» Provided information
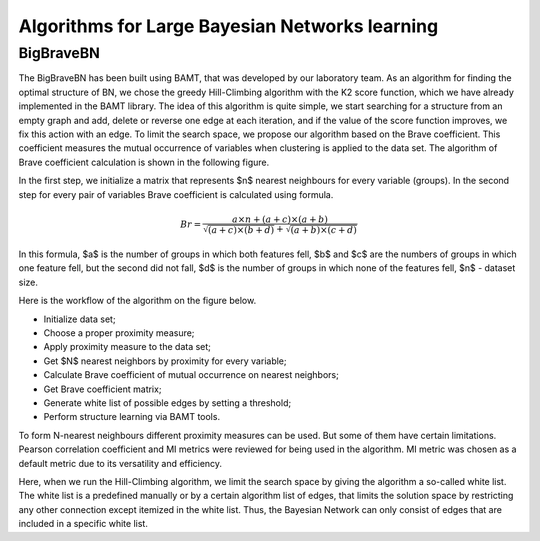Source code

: Algorithms for Large Bayesian Networks learning
===============================================

BigBraveBN
----------

The BigBraveBN has been built using BAMT, that was developed by our laboratory team. 
As an algorithm for finding the optimal structure of BN, we chose the greedy Hill-Climbing algorithm with the K2 score function, which we have already implemented in the BAMT library.
The idea of this algorithm is quite simple, we start searching for a structure from an empty graph and add, delete or reverse one edge at each iteration, and if the value of the score function improves, we fix this action with an edge.
To limit the search space, we propose our algorithm based on the Brave coefficient.
This coefficient measures the mutual occurrence of variables when clustering is applied to the data set. 
The algorithm of Brave coefficient calculation is shown in the following figure.

.. image:: ../images/brave_coefficient_calculation.png
    :target:: ../images/brave_coefficient_calculation.png
    :align: center

In the first step, we initialize a matrix that represents $n$ nearest neighbours for every variable (groups).
In the second step for every pair of variables Brave coefficient is calculated using formula.

.. math:: 
    Br = \frac{a \times n + (a + c) \times (a + b)}{\sqrt{(a + c) \times (b + d)} + \sqrt{(a + b) \times (c + d)}}


In this formula, $a$ is the number of groups in which both features fell, $b$ and $c$ are the numbers of groups in which one feature fell, but the second did not fall, $d$ is the number of groups in which none of the features fell, $n$ - dataset size.

Here is the workflow of the algorithm on the figure below.

.. image:: ../images/BigBraveBN_workflow.png
    :target: ../images/BigBraveBN_workflow.png
    :align: center


* Initialize data set;
* Choose a proper proximity measure;
* Apply proximity measure to the data set;
* Get $N$ nearest neighbors by proximity for every variable;
* Calculate Brave coefficient of mutual occurrence on nearest neighbors;
* Get Brave coefficient matrix;
* Generate white list of possible edges by setting a threshold;
* Perform structure learning via BAMT tools.

To form N-nearest neighbours different proximity measures can be used. But some of them have certain limitations.
Pearson correlation coefficient and MI metrics were reviewed for being used in the algorithm.
MI metric was chosen as a default metric due to its versatility and efficiency.

Here, when we run the Hill-Climbing algorithm, we limit the search space by giving the algorithm a so-called white list.
The white list is a predefined manually or by a certain algorithm list of edges, that limits the solution space by restricting any other connection except itemized in the white list.
Thus, the Bayesian Network can only consist of edges that are included in a specific white list.
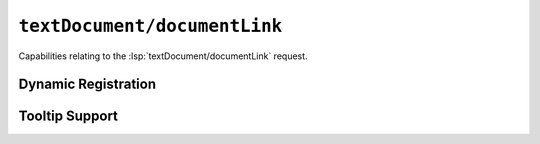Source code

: ``textDocument/documentLink``
==================================

Capabilities relating to the :lsp:`textDocument/documentLink` request.

Dynamic Registration
--------------------

.. capabilities:bool-table:: text_document.document_link.dynamic_registration

Tooltip Support
---------------

.. capabilities:bool-table:: text_document.document_link.tooltip_support
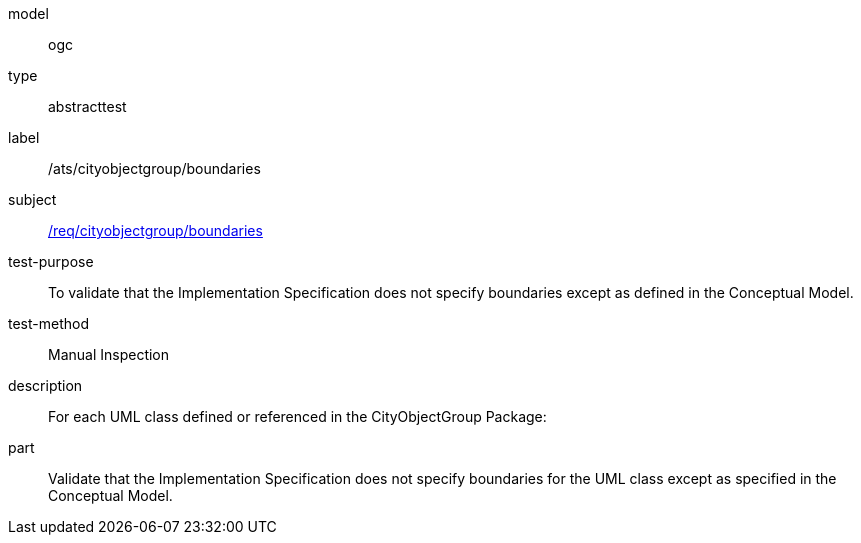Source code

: [[ats_cityobjectgroup_boundaries]]
[requirement]
====
[%metadata]
model:: ogc
type:: abstracttest
label:: /ats/cityobjectgroup/boundaries
subject:: <<req_cityobjectgroup_boundaries,/req/cityobjectgroup/boundaries>>
test-purpose:: To validate that the Implementation Specification does not specify boundaries except as defined in the Conceptual Model.
test-method:: Manual Inspection
description:: For each UML class defined or referenced in the CityObjectGroup Package:
part:: Validate that the Implementation Specification does not specify boundaries for the UML class except as specified in the Conceptual Model.
====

» Task statement
Out of the data above, set down the lines from the one with "type:: abstracttest" to the one with "description:: For each", both included, exactly as written and with no additions.

» Result below
type:: abstracttest
label:: /ats/cityobjectgroup/boundaries
subject:: <<req_cityobjectgroup_boundaries,/req/cityobjectgroup/boundaries>>
test-purpose:: To validate that the Implementation Specification does not specify boundaries except as defined in the Conceptual Model.
test-method:: Manual Inspection
description:: For each UML class defined or referenced in the CityObjectGroup Package:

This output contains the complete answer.